The locksmith arrived, he was a cheerful-looking guy in his early forties called David. I was genuinely grateful to see him. He approached and I could see him taking stock of the shivering, coffee-stained figure I’d become. I could see him feel that inevitable sense of smugness one has when they know their life is substantially better than someone else’s, and without any malice he smiled Looks like you’ve been having a good day so far!, he joked. The lackadaisical whimsy of his comment severed a neurological connection deep in my brain, something twanged inside my head and I broke into uncontrollable laughter. I looked at him and shrieked with laughter. I knew it was ridiculous but I couldn’t stop. The shivering from the cold gave way to wracking sobs of hilarity as tears rolled down my cheeks and my body cramped with the pain of hysterical laughter. David looked very concerned all of a sudden and putting a hand out as if to half sooth and half keep me at a safe distance. Are you OK? 
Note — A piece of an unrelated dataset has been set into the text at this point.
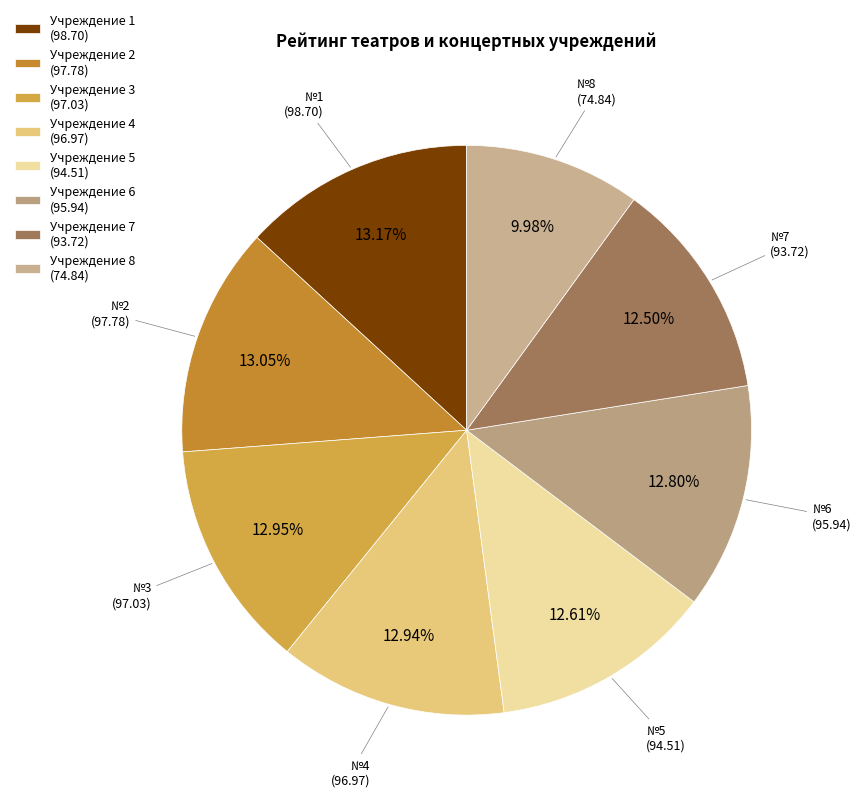

How many segments does this pie chart have?

8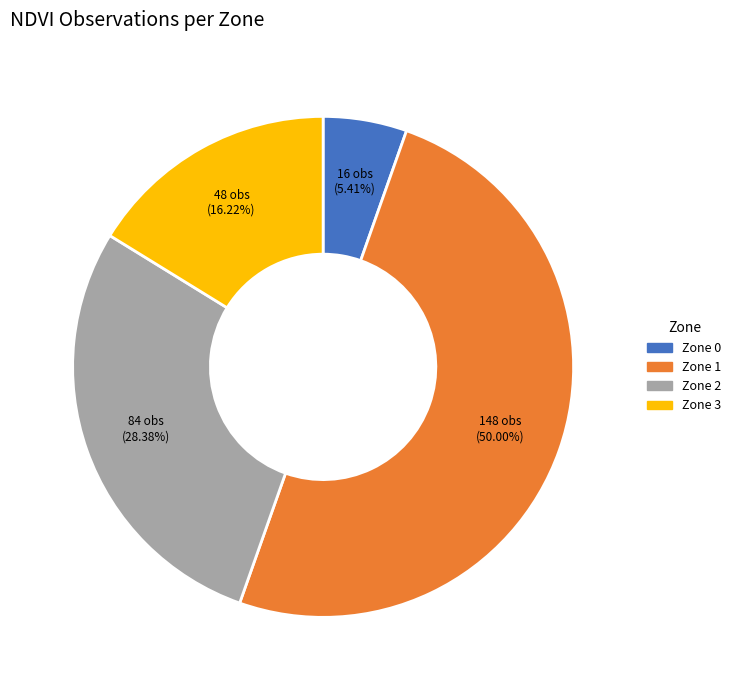

Which has a higher value, Zone 2 or Zone 3?

Zone 2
That sent me off even more, I couldn’t articulate a syllable. I mouthed words that wouldn’t form and he just stared in fear at the giggling mess now collapsed and gibbering on my front step. With some effort I rolled away from the door. Trying desperately to control my breathing and stop the laughter, and I waved him towards the door. Nervously he edged towards the door, glancing back at me to make sure I didn’t do anything weird – like a guy covered in coffee laughing like a maniac on the ground outside his house isn’t weird.

The laughter began to subside. Gradually, I brought myself under control, only bursting out again occasionally whenever he looked back at me. He must have realised looking at me made it worse and he just focused on the lock. He was fast. Within 10 minutes he’d removed the offending lock and replaced it with a new one. I had calmed down and gotten to my feet and was acting like nothing out of the ordinary had happened whatsoever. I casually handed him my credit card and soberly thanked him for having helped me at such short notice. He also pretended everything was perfectly normal, handed me my new keys and left me to my open house. 
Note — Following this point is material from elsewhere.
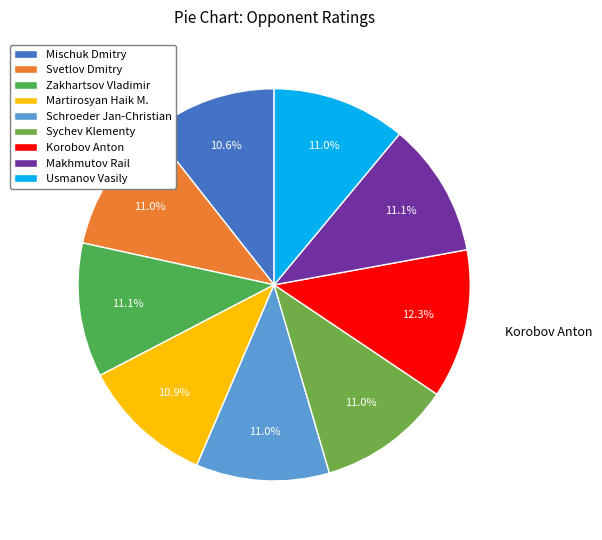

True or false: Zakhartsov Vladimir accounts for 18% of the total.

False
Once inside and changed, I reflected on the expense of the afternoon. One lost shift, serious laundering and $150 worth of lock. The lock may have happened anyway, but in the interest of being petty and small-minded, that fucker on the train cost me over $350. I remember your face, motherfucker, you owe me three hundred and fifty bucks, and when I see you next, I’ll fuckin’ ask for it. You fucking spastic, UNCO FUCK!!! You travel on my train line and I’ll fucking see you again, be fuckin’ sure if it! I’ll have coffee too. I’ll never go to work again without coffee. I’ll have coffee every day, really hot, strong, black coffee and if you don’t have my money, I’ll fucking spill it on you and I’ll burn your fucking balls off with my coffee!!! And I’ll fucking laugh at you and your stupid burning balls and your stupid stained clothes. HA HA HA!!!